I think a solution to this problem, and one I have used as a new grad, would be to go to your charge for advice prior to calling the doctor. There are a lot of things that can be resolved by speaking to other staff, calling a physician is last resort. But at the end of the day, it is their job to be on call. Patient comes first.

Yes, that's generally a good idea. Utilize your resources and learn from the wisdom and experience of coworkers.

But I still make the distinction that the "last resort" idea can be taken too far. Guidance with regard to items that "definitely do not warrant a call" is one thing. Getting the wrong idea that one must "do everything in your human power not to call" is a dangerous train of thought.

:)

Specializes in Psychiatry, Community, Nurse Manager, hospice.

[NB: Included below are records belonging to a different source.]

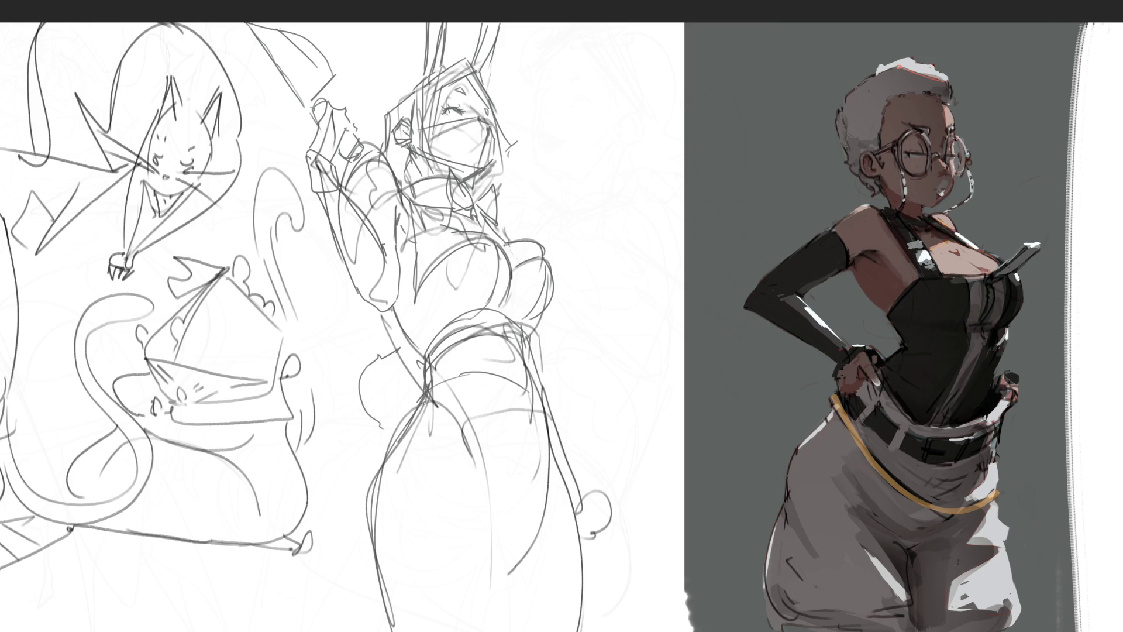
mouse_move(440, 391)
left_mouse_down()
mouse_move(462, 421)
mouse_move(499, 591)
left_mouse_up()
left_click_drag(469, 423, 490, 516)
left_click_drag(548, 414, 552, 476)
left_click_drag(530, 347, 542, 386)
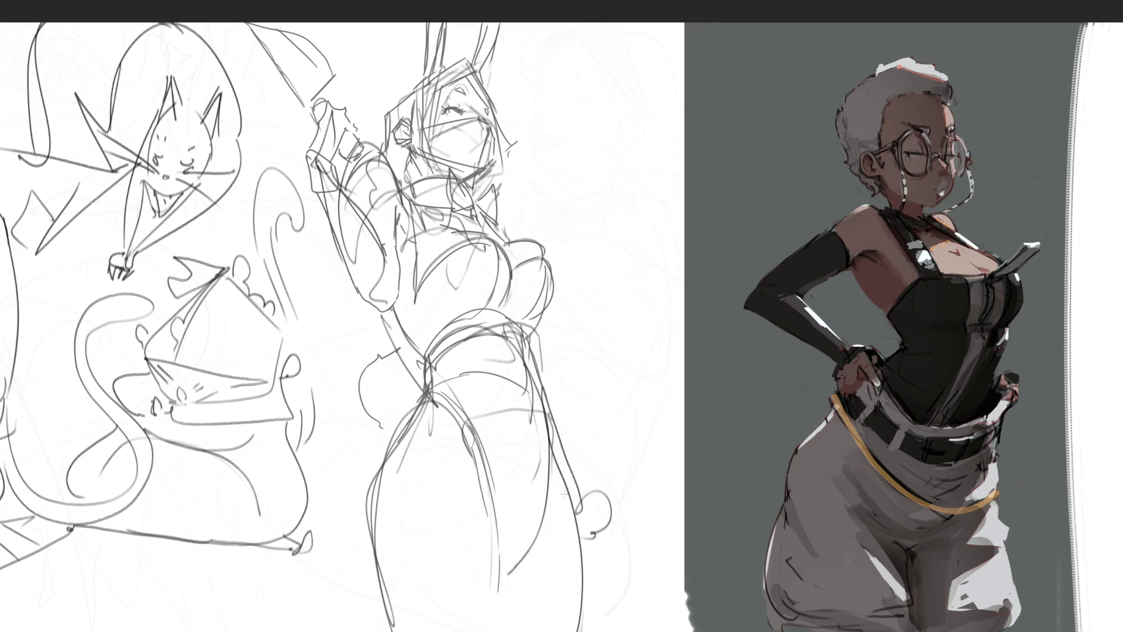
left_click_drag(553, 455, 583, 630)
left_click_drag(505, 571, 541, 550)
- Try a fluffy tail on the hip, then undo it
left_click_drag(533, 338, 552, 402)
left_click_drag(554, 357, 567, 392)
left_click_drag(542, 323, 568, 363)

I have worked on a unit that operated this way (day shift) and it was convenient when we had a very experienced, very smart and on the ball charge nurse. When we didn't, oh hell no.

It is helpful on this particular unit because the staff nurses are severely over burdened. If we had to wait for a provider to call us back we would never get anything done.

It's a band aid for other problems I guess.

On night shift, I see the point.

Specializes in Geriatrics, Dialysis.

I work in a SNF where we do not have MD's in house at all much less after hours. Every call outside of regular office hours has to go to the on-call. I've never felt any guilt for calling no matter the time of day or night. The MD on call is being paid to take those calls and they are generally very good about accepting calls. I guess I have a hard time picturing why a doctor that is physically in the hospital would be upset about pages/calls.